Marcher
dans Berlin, le long de boulevards ensoleillés, quelques passants, de très
rares touristes parce qu’on se trouve dans un quartier chez les vrais gens,
loin des rues commerçantes, des bastringues à toutous. Marcher face au soleil,
plein Ouest, comme dans un happy-end, fondu-enchaîné avec le générique, un film
d’aventure surfilé de philosophie pratique, une belle histoire qui se termine
par l’ouverture à un autre chose doux, agréable, un sentiment proche de
l’ivresse légère que procure un verre de vin rouge. La BO ? Porter,
« Surround me with your love, surround me with your words … » Steeve
serait ce héros magnanime et anonyme capable de comprendre et consoler. Il
serait le « bras armé » de l’auteur. Il serait sans âge, c'est-à-dire
vieux, comme ces bagnoles pas assez vieilles encore pour valoir quelque chose
mais déjà sans plus de cote à l’argus. Steeve retourne en Oméga, dans
l’enfance, la jeunesse de son avatar. Combien sont-ils comme lui, à entretenir
l’existence d’Oméga par le souvenir et la répétition continuelle de saynètes
charmantes. « Hello, can you hear me ? » Reçu cinq sur cinq. Il
est le type banal par qui coïncideront Alpha et Oméga, genre solution hydrofuge
qu’il faut émulsionner énergiquement pour que cela fasse un tout. Chaque crise
sera l’occasion de faire un, en dehors. Alpha, Oméga et toutes les lettres qui
peuvent les séparer ne forment qu’un catalogue de possibles. Steeve a choisi
son scénario, minimaliste, évident, pas besoin de le définir à grand renfort de
« à la fois » et autres syntagmes contradictoires. Il a décidé qu’il
serait lui et personne d’autre. Il a, effectivement, trouvé une boîte de
pralinés, une carte dactylographiée, « Avec les compliments de
Friedhelm ». Un peu léger a-t-il pensé, à peine crédible dans le scénario,
l’auteur gazeux a dû caller dans le récit, à moins que lui, Steeve, ne soit en
train de rêver « Alpha » en possibilité séduisante de sa logique de
vie.
Rentrer,
rentrer chez soi, en ressortir et marcher, encore, dans le jour bas d’une fin
octobre.
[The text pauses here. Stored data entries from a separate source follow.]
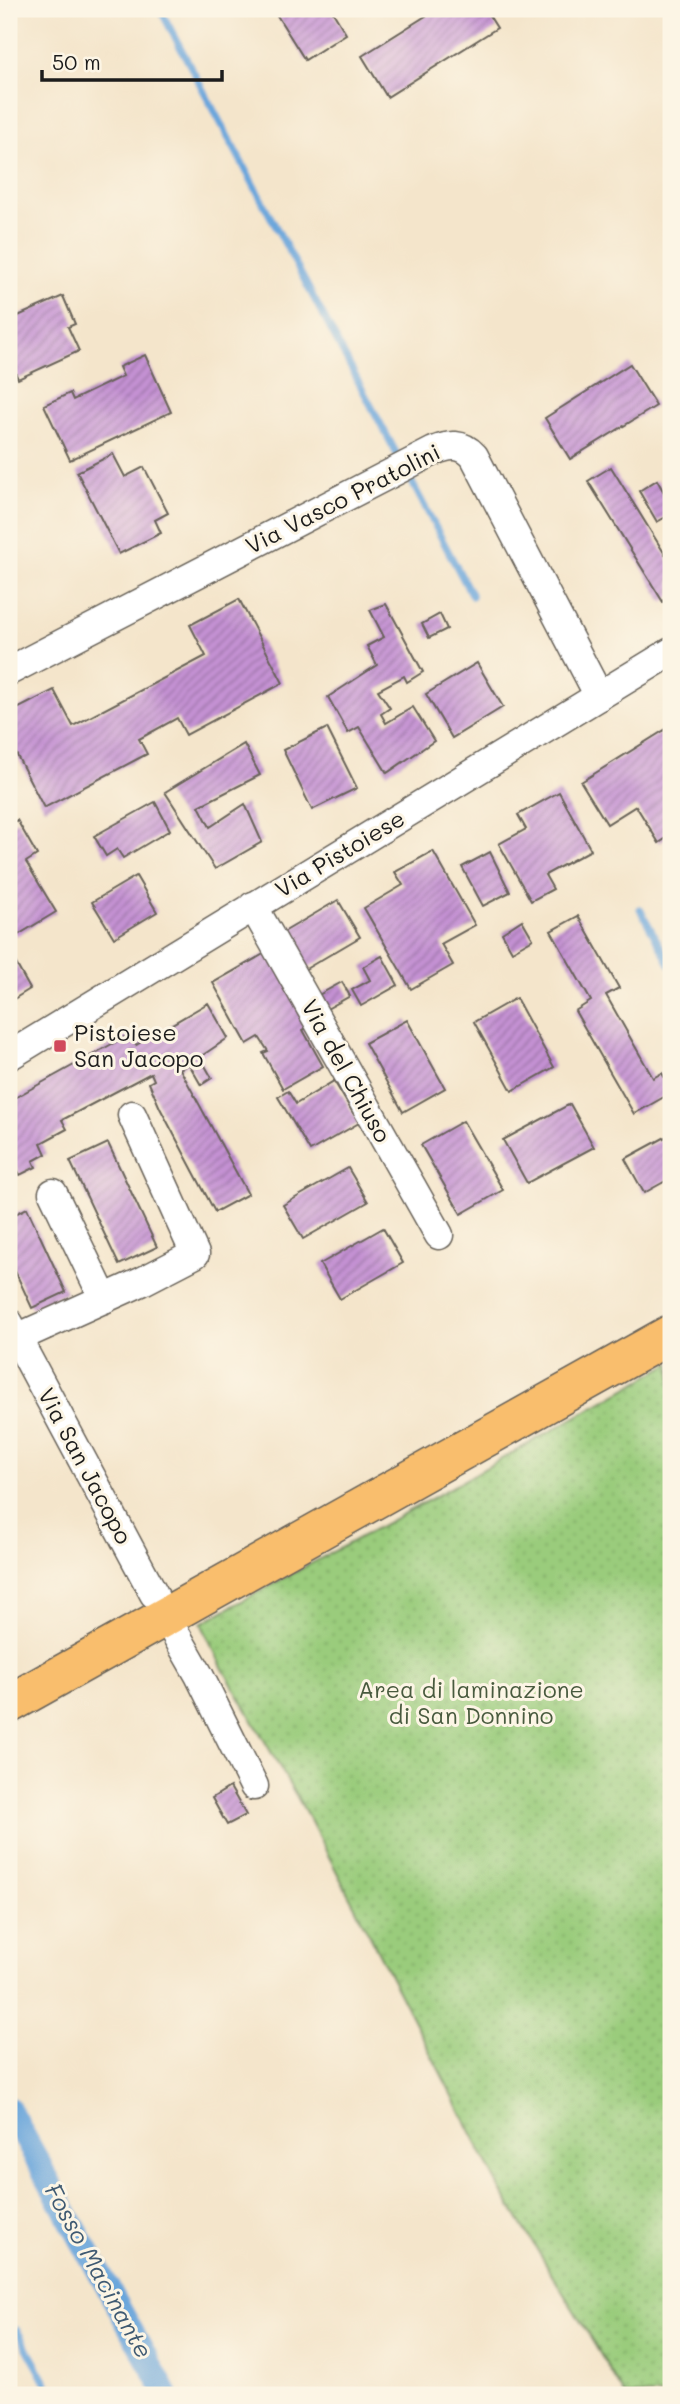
<svg xmlns="http://www.w3.org/2000/svg" width="680" height="2404" font-family="Mali,sans-serif">
<defs>
<pattern id="park-dots" width="8" height="8" patternUnits="userSpaceOnUse" patternTransform="scale(1.75)"><rect width="8" height="8" fill="#9acc7c"/><path d="M2 2h.1M6 6h.1" fill="none" stroke="#84af6b" stroke-width="1.8" stroke-linecap="round"/></pattern>
<pattern id="building-hatch" width="6" height="6" patternUnits="userSpaceOnUse" patternTransform="scale(1.75)"><rect width="6" height="6" fill="#c491d3"/><path d="M-1 1l2-2M0 6l6-6M5 7l2-2" fill="none" stroke="#9e76aa"/></pattern>
</defs>
<rect width="100%" height="100%" fill="#fcf5e5"/>
<filter id="ink" filterUnits="userSpaceOnUse"><feTurbulence type="fractalNoise" baseFrequency=".0143" numOctaves="2"/><feDisplacementMap in="SourceGraphic" scale="14" xChannelSelector="R" yChannelSelector="G"/><feConvolveMatrix kernelMatrix="1 2 1 2 8 2 1 2 1" color-interpolation-filters="sRGB"/></filter>
<filter id="wash" filterUnits="userSpaceOnUse"><feTurbulence type="fractalNoise" baseFrequency=".00686" numOctaves="4" result="noise"/><feDisplacementMap in="SourceGraphic" scale="28" xChannelSelector="R" yChannelSelector="G"/><feGaussianBlur stdDeviation="1.57" result="paint"/><feColorMatrix in="noise" values="0 0 0 0 0 0 0 0 0 0 0 0 0 0 0 0 0 1.4 0 .05"/><feComposite in="paint" operator="in"/></filter>
<g filter="url(#wash)">
<rect width="100%" height="100%" fill="#f4e5cb"/>
<path fill="url(#park-dots)" stroke="#5b744c" stroke-width="2" d="M671,1363V2395H625L501,2190L308,1816L222,1667L201,1623L429,1500Z"/>
<g fill="none" stroke-linecap="round" stroke-linejoin="round">
<g stroke="#6aa6db" stroke-width="7">
<path d="M160,9L401,462"/>
<path d="M407,473L472,596"/>
<path d="M640,909L671,966"/>
<path d="M17,2330L53,2395"/>
</g>
<path stroke="#6aa6db" stroke-width="24" d="M9,2109L167,2395"/>
</g>
<g id="blocks">
<g fill="url(#building-hatch)">
<path d="M273,9H331L346,34L305,60Z"/>
<path d="M437,9H485L497,28L387,97L362,56Z"/>
<path d="M63,296L75,324L68,327L79,351L18,379L9,358V320Z"/>
<path d="M145,355L171,412L70,460L44,405L70,393L73,400L123,376L119,367Z"/>
<path d="M630,364L656,406L570,459L545,418Z"/>
<path d="M113,454L125,477L144,467L168,513L155,520L161,533L119,554L77,472Z"/>
<path d="M611,467L671,564V596L663,602L588,481Z"/>
<path d="M657,480L671,505V514L657,522L639,491Z"/>
<path d="M239,599L283,683L186,735L177,718L139,739L147,754L44,808L9,740V713L54,690L73,726L206,656L190,625Z"/>
<path d="M386,604L423,672L407,682L404,676L378,690L390,708L381,714L386,723L413,707L434,741L387,773L359,727L348,733L328,697L377,665L367,646L384,637L370,610Z"/>
<path d="M440,614L447,629L429,638L422,624Z"/>
<path d="M477,663L503,707L452,738L426,694Z"/>
<path d="M671,726V835L659,843L636,806L607,824L581,782Z"/>
<path d="M327,728L357,788L312,810L283,750Z"/>
<path d="M244,744L260,775L199,806L210,827L245,804L262,842L215,869L165,792Z"/>
<path d="M559,792L591,850L545,875L553,889L531,901L499,844L526,829L518,815Z"/>
<path d="M155,802L170,830L123,858L117,849L106,856L94,836Z"/>
<path d="M17,820L37,855L26,862L56,912L16,936L9,923V825Z"/>
<path d="M433,851L475,925L441,944L453,965L411,989L364,908L403,885L395,872Z"/>
<path d="M490,852L510,892L483,906L462,867Z"/>
<path d="M136,876L157,912L114,938L92,902Z"/>
<path d="M338,900L360,937L304,970L282,933Z"/>
<path d="M578,916L619,988L606,995L653,1078L662,1073L671,1089V1093L634,1114L575,1011L591,1001L551,931Z"/>
<path d="M522,920L533,939L512,951L502,933Z"/>
<path d="M274,948L317,1023L303,1030L323,1066L283,1089L263,1053L268,1051L259,1037L247,1044L213,983Z"/>
<path d="M9,951L30,989L9,1002Z"/>
<path d="M382,956L398,985L361,1006L352,990L370,980L363,967Z"/>
<path d="M342,982L350,996L325,1010L317,996Z"/>
<path d="M516,998L554,1067L512,1091L474,1022Z"/>
<path d="M208,1003L228,1038L200,1057L212,1078L201,1085L189,1064L180,1069L248,1194L215,1212L160,1108L149,1083L154,1080L151,1073L62,1120L67,1129L41,1143L46,1154L33,1161L36,1167L20,1175L16,1167L9,1171V1101L130,1034L136,1045Z"/>
<path d="M407,1020L445,1088L403,1112L365,1043Z"/>
<path d="M334,1081L359,1123L310,1151L278,1097L288,1091L296,1104Z"/>
<path d="M570,1104L594,1147L527,1183L503,1140Z"/>
<path d="M463,1121L503,1190L461,1214L421,1145Z"/>
<path d="M671,1134V1178L644,1193L625,1159Z"/>
<path d="M108,1143L157,1247L119,1265L70,1161Z"/>
<path d="M348,1168L368,1202L303,1239L283,1205Z"/>
<path d="M27,1208L66,1292L32,1308L9,1258V1217Z"/>
<path d="M383,1228L403,1263L340,1299L320,1264Z"/>
<path d="M230,1787L246,1815L227,1825L212,1798Z"/>
</g>
</g>
</g>
<g filter="url(#ink)">
<use href="#blocks" fill-opacity="0" stroke="#686259" stroke-width="2"/>
<g fill="none" stroke-linecap="round" stroke-linejoin="round">
<defs>
<g id="minor">
<path d="M9,671L434,451C450,444 462,443 474,456L599,696"/>
<path d="M253,906L439,1235"/>
<path d="M9,1056L671,652"/>
<path d="M53,1193L104,1299"/>
<path d="M9,1323L154,1594"/>
<path d="M17,1338L141,1282L195,1254L132,1115"/>
<path d="M175,1633L199,1675L254,1786"/>
</g>
<path id="primary" d="M9,1704L671,1334"/>
</defs>
<use href="#minor" stroke="#686259" stroke-width="31"/>
<use href="#primary" stroke="#686259" stroke-width="41"/>
<use href="#minor" stroke="#fff" stroke-width="28"/>
<use href="#primary" stroke="#f9be6d" stroke-width="38"/>
</g>
</g>
<rect fill="#d1495b" stroke="#fcf5e5" stroke-width="2.5" x="53" y="1039" width="14" height="14" rx="3.5"/>
<g text-anchor="middle" stroke-width="6" stroke-linejoin="round" paint-order="stroke">
<g font-size="23" fill="#1c1c1c" stroke="#fcf5e5">
<text transform="translate(343 499) rotate(-27)" y="8">Via Vasco Pratolini</text>
<text transform="translate(340 854) rotate(-31)" y="8">Via Pistoiese</text>
<text transform="translate(346 1071) rotate(61)" y="8">Via del Chiuso</text>
<text transform="translate(85 1466) rotate(62)" y="8">Via San Jacopo</text>
</g>
<g font-size="23" fill="#1c1c1c" stroke="#fcf5e5" text-anchor="start">
<text x="74" y="1041">Pistoiese<tspan x="74" dy="26">San Jacopo</tspan></text>
</g>
<g font-size="23" fill="#485a3e" stroke="#fcf5e5">
<text x="471" y="1698">Area di laminazione<tspan x="471" dy="26">di San Donnino</tspan></text>
</g>
<g font-size="24" font-style="italic" fill="#3f5a72" stroke="#fcf5e5">
<text transform="translate(98 2271) rotate(61)" y="8">Fosso Macinante</text>
</g>
</g>
<rect width="680" height="2404" fill="none" stroke="#fcf5e5" stroke-width="35"/>
<path d="M42 70v10h180v-10" fill="none" stroke="#1c1c1c" stroke-width="3.5"/>
<text x="52" y="70" font-size="21" fill="#1c1c1c" stroke="#fcf5e5" stroke-width="5" paint-order="stroke">50 m</text>
</svg>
Il a dû prendre des avions, des trains … Il aimerait bien en rester
aux transports urbains, un métro par exemple, descendre dans une station du
Marais parce que, à l’instant, l’air sent Paris en automne, Paris comme elle
sentait en automne à la fin du XXème et plein d’espoirs confus, d’envies, de
désirs, la vie urbaine que Steeve aurait dû connaître et pas sa trentaine
miteuse, impécunieuse, ratatinée et aigrie. Le bruit des cafés, la clameur des
grands magasins, la saveur d’une rencontre. Voilà exactement ce que l’on doit
vivre, comme tout le monde, quand on est un type sans qualité particulière. Il
regrette même – c’est de saison – cette période avant qu’il n’y croie, aux
transits et tout le reste. La nostalgie d'antan, le bon vieux temps, meilleur,
le temps, depuis qu’on l’a tout bien reconditionné façon tranche du jambon
périmée (retaillée, remballée). Steeve va trouver sa mère, l’appartement
mi-miteux en banlieue, une certaine dignité … une indigence bien peignée depuis
que l’intéressée est à la retraite et boit plus de thé que de mauvais rouge. Et
Mirim, déménagée dans un joli service de légumineux moyens, antenne
hospitalière décentrée en banlieue verte.